In the early 1960s, in the meantime, something extraordinary happened in the USSR. The samizdat was born, which was a technique for transmitting texts, a kind of “grapevine” that paid no heed to State censorship and launched a password, “Living without lies,” reaffirming the centrality of the person and of his freedom and dignity rooted in the mystery of Being. It goes without saying that from then on, Fr Scalfi was one of the major points of reference and sounding boards for samizdats in the West, and he gave himself totally to making their voices heard as loudly as possible, to the point that the regime had the brilliant idea of declaring him persona non grata, forbidding him entrance to Russia for almost twenty years.

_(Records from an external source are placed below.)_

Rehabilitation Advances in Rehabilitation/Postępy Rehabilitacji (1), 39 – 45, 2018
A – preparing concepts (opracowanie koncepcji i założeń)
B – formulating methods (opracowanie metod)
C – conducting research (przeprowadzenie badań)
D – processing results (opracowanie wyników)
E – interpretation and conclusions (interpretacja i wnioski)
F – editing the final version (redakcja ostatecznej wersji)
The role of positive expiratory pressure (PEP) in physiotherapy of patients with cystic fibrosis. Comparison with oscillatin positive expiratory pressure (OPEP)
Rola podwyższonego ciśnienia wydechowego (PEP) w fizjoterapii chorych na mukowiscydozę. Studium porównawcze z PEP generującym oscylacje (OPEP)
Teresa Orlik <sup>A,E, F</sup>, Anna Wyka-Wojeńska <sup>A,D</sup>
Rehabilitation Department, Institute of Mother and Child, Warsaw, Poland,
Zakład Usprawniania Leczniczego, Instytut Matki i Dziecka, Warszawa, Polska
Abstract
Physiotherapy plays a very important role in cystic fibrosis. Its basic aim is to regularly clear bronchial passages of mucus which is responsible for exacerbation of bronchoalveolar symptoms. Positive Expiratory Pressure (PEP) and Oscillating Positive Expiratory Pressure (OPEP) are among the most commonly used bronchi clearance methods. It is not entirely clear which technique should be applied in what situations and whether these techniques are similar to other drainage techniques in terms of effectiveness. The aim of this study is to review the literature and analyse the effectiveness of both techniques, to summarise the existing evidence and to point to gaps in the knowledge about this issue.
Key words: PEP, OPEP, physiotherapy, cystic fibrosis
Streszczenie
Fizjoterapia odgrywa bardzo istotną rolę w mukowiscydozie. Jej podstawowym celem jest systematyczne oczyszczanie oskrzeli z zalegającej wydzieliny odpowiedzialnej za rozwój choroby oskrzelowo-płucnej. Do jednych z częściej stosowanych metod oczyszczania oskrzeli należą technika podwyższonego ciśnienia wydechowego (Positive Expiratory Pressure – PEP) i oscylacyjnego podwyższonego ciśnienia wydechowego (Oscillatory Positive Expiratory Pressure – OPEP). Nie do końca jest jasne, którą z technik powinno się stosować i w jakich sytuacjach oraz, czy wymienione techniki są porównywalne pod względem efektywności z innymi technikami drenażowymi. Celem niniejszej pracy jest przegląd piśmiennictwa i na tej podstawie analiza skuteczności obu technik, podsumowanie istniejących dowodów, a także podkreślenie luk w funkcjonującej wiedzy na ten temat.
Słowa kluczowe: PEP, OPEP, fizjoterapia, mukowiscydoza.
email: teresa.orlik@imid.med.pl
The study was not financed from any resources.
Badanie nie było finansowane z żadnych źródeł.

Finally he can work in his “fatherland”!
And then, at the end of the 1980s, came perestrojka. The paradox is that with Gorbachev’s “transparency” and Eltsin’s “democratization,” many Western centers operating for Russia were forced to close their doors, because they had exhausted their mission; protests and exposures were now superfluous. Fr Scalfi, on the other hand, did not hesitate an instant–the time had finally come to give concrete shape to a friendship lived for twenty years as a long-distance one! Even if this meant starting out again and in a different key, the important thing was to work to recompense the Russian friends for the gifts they had given us in so many years of courageous witness, by offering them our experience of the Church. “Your faith has moved mountains!” an Italian Bishop said to the newly named Russian Catholic Bishops in 1991, and one of them replied, “Yes, but now what is left there is a great desert!” And the desert was above all the humanity that was waiting for the encounter with a presence, because the regime had had the astuteness to allow a faith reduced to ritual, to a system of thought, while it did not tolerate experiences of lived life, of communion.
Fr Scalfi’s latest gift to the Russian church is the Library of the Spirit, founded in Moscow in 1993 together with Catholic and Orthodox friends: a cultural, publishing and book distribution center that reproposes today, a few steps from the Kremlin, the very bridge dreamed of, and then tenaciously built in Russia and in the whole world, by two young priest friends fifty years ago on the outskirts of Milan.